Chiara Guidi e Vito Matera hanno dato vita ad un allestimento del mito di Edipo in forma di fiaba con animali, bulbi e rocce parlanti che accompagnano il giovane Edipo verso la scoperta della verità sulla propria origine.

Lo spettacolo porta a teatro famiglie con bambini e tanti adulti assidui frequentatori dell’Arena del Sole ed estimatori del lavoro straordinario che da decenni porta avanti la compagnia Societas Raffaello Sanzio, oggi solo Societas, fondata da Chiara Guidi, ideatrice con Vito Matera di questo allestimento, insieme a Romeo e Claudia Castellucci e Paolo Guidi.

Chiara Guidi in questi anni ha portato avanti una sua ricerca sul suono e sul senso del testo drammaturgico lavorando sia per il pubblico adulto che per bambini e bambine venendo rappresentata in diversi Paesi del mondo.

In questa fiaba di magia in primo piano c’è proprio il gioco con i suoni, con le voci dei personaggi, tutte amplificate, specialmente con le voci di personaggi che non si vedono in scena e che sono solo in voce, come la sfinge: un essere in parte donna, in parte aquila e leone che pone enigmi a chiunque arrivi nella sua terra pronta a sbranare quanti, accollatisi il rischio, falliscano la prova.

Altro personaggio presente di fatto solo in voce è il ragno, interpretato anch’esso dalla voce di un’attrice e presente in scena attraverso una deliziosa mostriciattola che scende appesa ad una ragnatela dall’alto per infilarsi nella conversazione degli altri personaggi, senza essere invitata, come una comare impicciona in un posto in cui non succede mai nulla.

La terra in cui il giovane Edipo arriva non viene identificata, sembra una terra dimenticata da tutti, dove regna l’ oscurità, né cresce alcunché, una terra spettrale inaridita, in attesa di qualche cosa che generi nuovi frutti.

Edipo scopre questa terra desolata dopo aver risolto l’enigma della sfinge e squarciato il velo che lo divideva dalla scoperta della verità sulla propria origine. Stanco s’addormenta, una specie di morte che feconda la terra rigenerandola. L’espediente narrativo ci permette di conoscere i personaggi che popolano questo strano mondo e tra questi spiccano, in particolar modo per i costumi di grande effetto, la talpa, il bulbo e il tubero e una roccia che sembra, nella forma, una madonna con bambino.

La terra in cui il giovane è arrivato, un tempo era un florido giardino, fatti terribili che vi sono accaduti lo hanno reso quello che oggi vediamo. Ma il bulbo ha ancora capacità di sognare che ci possa essere una rigenerazione attraverso il suo giacere con la propria madre. Questo gesto incestuoso in realtà, ci spiega il saggio Creonte, è il ritornare alla terra che è madre e sposa al contempo di tutti.

Ecco la speranza che il mito ci consegna: dagli errori ed orrori del passato si attiva una rigenerazione, c’è una promessa di rinascita. Se il giovane addormentato è quell’Edipo dell’antica storia venuto a conoscere la verità, c’è la speranza della rinascita, della generazione dalla propria madre e sposa. Il mito, in veste di fiaba, perde l’orrore e diventa metafora, quasi ecologica, della necessità della morte e del dolore, dell’errore e dell’errare per il mondo per la sua palingenesi.
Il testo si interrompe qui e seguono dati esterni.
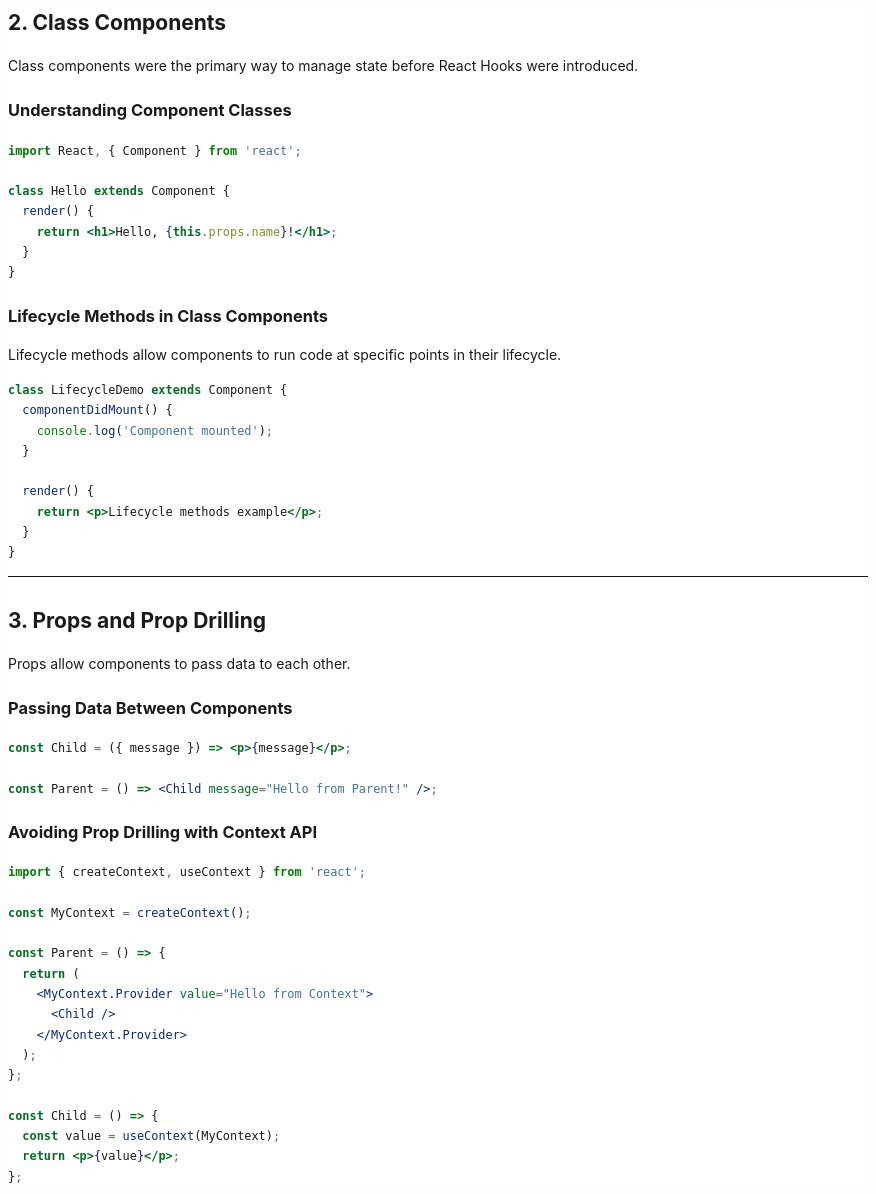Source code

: ## **2. Class Components**

Class components were the primary way to manage state before React Hooks were introduced.

### Understanding Component Classes

```jsx
import React, { Component } from 'react';

class Hello extends Component {
  render() {
    return <h1>Hello, {this.props.name}!</h1>;
  }
}
```

### Lifecycle Methods in Class Components

Lifecycle methods allow components to run code at specific points in their lifecycle.

```jsx
class LifecycleDemo extends Component {
  componentDidMount() {
    console.log('Component mounted');
  }

  render() {
    return <p>Lifecycle methods example</p>;
  }
}
```

---

## **3. Props and Prop Drilling**

Props allow components to pass data to each other.

### Passing Data Between Components

```jsx
const Child = ({ message }) => <p>{message}</p>;

const Parent = () => <Child message="Hello from Parent!" />;
```

### Avoiding Prop Drilling with Context API

```jsx
import { createContext, useContext } from 'react';

const MyContext = createContext();

const Parent = () => {
  return (
    <MyContext.Provider value="Hello from Context">
      <Child />
    </MyContext.Provider>
  );
};

const Child = () => {
  const value = useContext(MyContext);
  return <p>{value}</p>;
};
```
Non c’è lo strazio né il dramma dell’Edipo mitologico, c’è invece la rappresentazione della necessità che si compia il suo destino e la sua ricerca della verità affinché la storia dell’umanità prosegua, si compia il ciclico passaggio della natura dalla macerazione della morte del seme nella terra d’inverno al suo spuntare a primavera.
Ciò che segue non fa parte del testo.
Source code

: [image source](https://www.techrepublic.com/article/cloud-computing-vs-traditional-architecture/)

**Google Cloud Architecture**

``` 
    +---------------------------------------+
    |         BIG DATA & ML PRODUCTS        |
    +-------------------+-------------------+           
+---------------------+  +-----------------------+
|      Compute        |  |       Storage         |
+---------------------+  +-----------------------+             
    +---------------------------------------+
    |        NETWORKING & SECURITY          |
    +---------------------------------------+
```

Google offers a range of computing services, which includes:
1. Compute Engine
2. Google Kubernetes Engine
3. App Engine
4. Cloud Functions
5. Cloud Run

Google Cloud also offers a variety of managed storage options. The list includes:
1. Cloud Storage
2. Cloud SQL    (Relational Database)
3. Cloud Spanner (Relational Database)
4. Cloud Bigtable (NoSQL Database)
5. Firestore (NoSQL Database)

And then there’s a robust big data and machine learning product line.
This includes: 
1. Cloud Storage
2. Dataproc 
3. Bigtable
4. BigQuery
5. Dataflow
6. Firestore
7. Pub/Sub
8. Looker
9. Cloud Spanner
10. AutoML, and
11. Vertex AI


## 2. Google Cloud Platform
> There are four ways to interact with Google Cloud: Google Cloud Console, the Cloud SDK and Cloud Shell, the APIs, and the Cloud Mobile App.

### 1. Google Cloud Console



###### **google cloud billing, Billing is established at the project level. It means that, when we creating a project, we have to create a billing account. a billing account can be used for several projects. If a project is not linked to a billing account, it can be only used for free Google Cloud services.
La roccia dalle forme di una pietà, testimonia l’idea della maternità, la necessità del generare e del rigenerarsi della natura e del genere umano, sembra dirci che nessuna unione è nefasta se comunque consente che il mondo continui ad essere popolato.
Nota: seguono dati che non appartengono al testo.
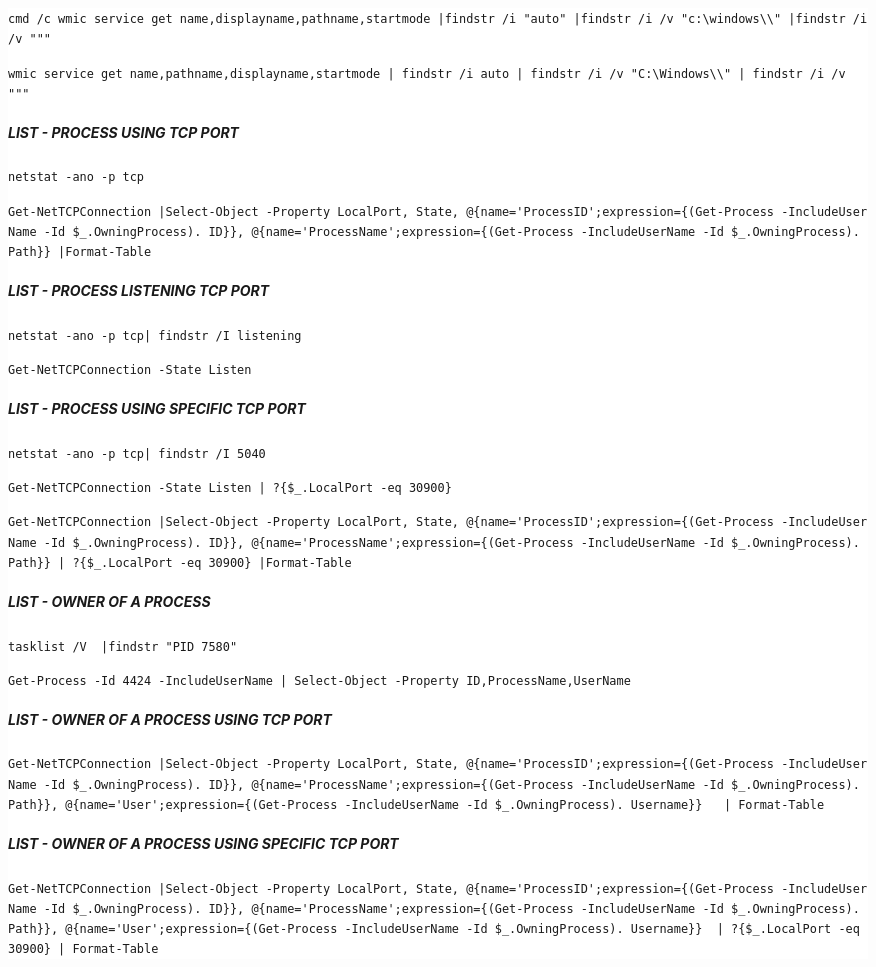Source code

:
 ```
cmd /c wmic service get name,displayname,pathname,startmode |findstr /i "auto" |findstr /i /v "c:\windows\\" |findstr /i /v """
```
```
wmic service get name,pathname,displayname,startmode | findstr /i auto | findstr /i /v "C:\Windows\\" | findstr /i /v """
```
##### LIST - PROCESS USING TCP PORT
```
netstat -ano -p tcp
```
```
Get-NetTCPConnection |Select-Object -Property LocalPort, State, @{name='ProcessID';expression={(Get-Process -IncludeUserName -Id $_.OwningProcess). ID}}, @{name='ProcessName';expression={(Get-Process -IncludeUserName -Id $_.OwningProcess). Path}} |Format-Table
```
##### LIST - PROCESS LISTENING TCP PORT
```
netstat -ano -p tcp| findstr /I listening
```
```
Get-NetTCPConnection -State Listen
```
##### LIST - PROCESS USING SPECIFIC TCP PORT
```
netstat -ano -p tcp| findstr /I 5040
```
```
Get-NetTCPConnection -State Listen | ?{$_.LocalPort -eq 30900}
```
```
Get-NetTCPConnection |Select-Object -Property LocalPort, State, @{name='ProcessID';expression={(Get-Process -IncludeUserName -Id $_.OwningProcess). ID}}, @{name='ProcessName';expression={(Get-Process -IncludeUserName -Id $_.OwningProcess). Path}} | ?{$_.LocalPort -eq 30900} |Format-Table
```

##### LIST - OWNER OF A PROCESS
```
tasklist /V  |findstr "PID 7580"
```
```
Get-Process -Id 4424 -IncludeUserName | Select-Object -Property ID,ProcessName,UserName
```
##### LIST - OWNER OF A PROCESS USING TCP PORT
```
Get-NetTCPConnection |Select-Object -Property LocalPort, State, @{name='ProcessID';expression={(Get-Process -IncludeUserName -Id $_.OwningProcess). ID}}, @{name='ProcessName';expression={(Get-Process -IncludeUserName -Id $_.OwningProcess). Path}}, @{name='User';expression={(Get-Process -IncludeUserName -Id $_.OwningProcess). Username}}   | Format-Table
```
##### LIST - OWNER OF A PROCESS USING SPECIFIC TCP PORT
```
Get-NetTCPConnection |Select-Object -Property LocalPort, State, @{name='ProcessID';expression={(Get-Process -IncludeUserName -Id $_.OwningProcess). ID}}, @{name='ProcessName';expression={(Get-Process -IncludeUserName -Id $_.OwningProcess). Path}}, @{name='User';expression={(Get-Process -IncludeUserName -Id $_.OwningProcess). Username}}  | ?{$_.LocalPort -eq 30900} | Format-Table
```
L’atmosfera soffusa di semi oscurità è affascinante e ben studiata, le luci e costumi di Vito Matera davvero efficaci come anche l’intero impianto scenografico realizzato dal laboratorio Scenografia Pesaro- Trecento Lidia. Molto piacevole il lavoro sul suono e le voci di Eva Castellucci e Anna Laura Penna in particolare.

Lo spettacolo è godibile, una rielaborazione ad usum Delphini potremmo dire, in cui non si tace l’incesto, ma lo si valorizza positivamente come necessario rito di fertilità per la rigenerazione di quell’antico giardino. La ricerca della verità e della propria identità come tema centrale con tanti aiutanti magici di contorno che supportano e indirizzano la ricerca verso il suo positivo esito indipendentemente da quale sarà poi, negli anni, il futuro che attenderà ciascuno/a.